RECORDS FOR THE EXERCISE>
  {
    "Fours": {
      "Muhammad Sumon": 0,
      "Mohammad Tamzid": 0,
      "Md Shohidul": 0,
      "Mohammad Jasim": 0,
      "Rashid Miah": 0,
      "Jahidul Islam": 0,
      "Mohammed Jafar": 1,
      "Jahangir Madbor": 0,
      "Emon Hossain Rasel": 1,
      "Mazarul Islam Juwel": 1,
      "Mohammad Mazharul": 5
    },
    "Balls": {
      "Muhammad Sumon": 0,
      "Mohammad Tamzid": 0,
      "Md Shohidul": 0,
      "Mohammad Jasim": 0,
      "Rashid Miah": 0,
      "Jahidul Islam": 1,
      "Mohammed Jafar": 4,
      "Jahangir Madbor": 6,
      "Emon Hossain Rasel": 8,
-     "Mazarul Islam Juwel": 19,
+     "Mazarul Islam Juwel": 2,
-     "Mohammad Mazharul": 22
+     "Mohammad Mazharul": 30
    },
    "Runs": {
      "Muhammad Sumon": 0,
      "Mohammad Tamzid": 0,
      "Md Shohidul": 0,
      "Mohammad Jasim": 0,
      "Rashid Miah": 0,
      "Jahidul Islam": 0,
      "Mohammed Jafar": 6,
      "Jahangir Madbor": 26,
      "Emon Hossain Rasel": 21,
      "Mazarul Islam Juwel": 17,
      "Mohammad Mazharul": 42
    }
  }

...

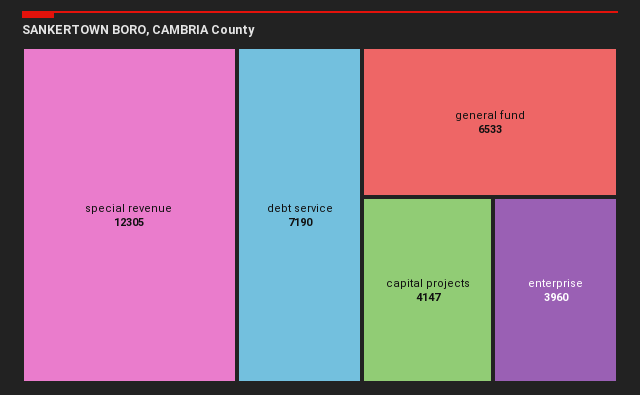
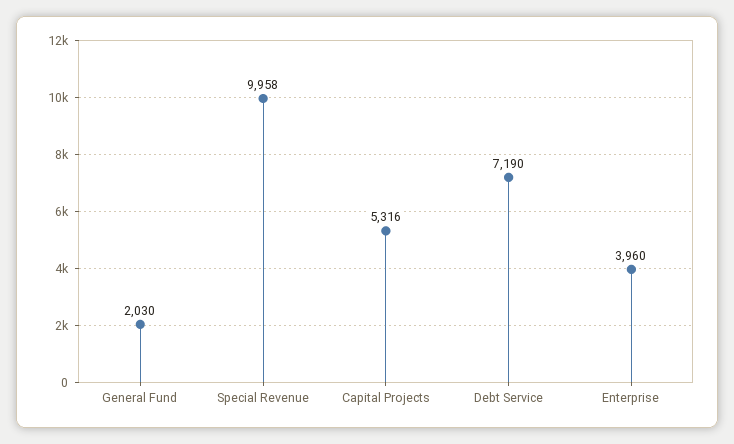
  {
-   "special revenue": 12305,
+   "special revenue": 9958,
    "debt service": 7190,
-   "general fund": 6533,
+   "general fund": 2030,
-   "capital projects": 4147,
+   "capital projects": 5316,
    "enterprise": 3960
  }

EXERCISE> Please report, as a bare number, how many lines of the data contain the word "Islam".

TASK RESPONSE> 7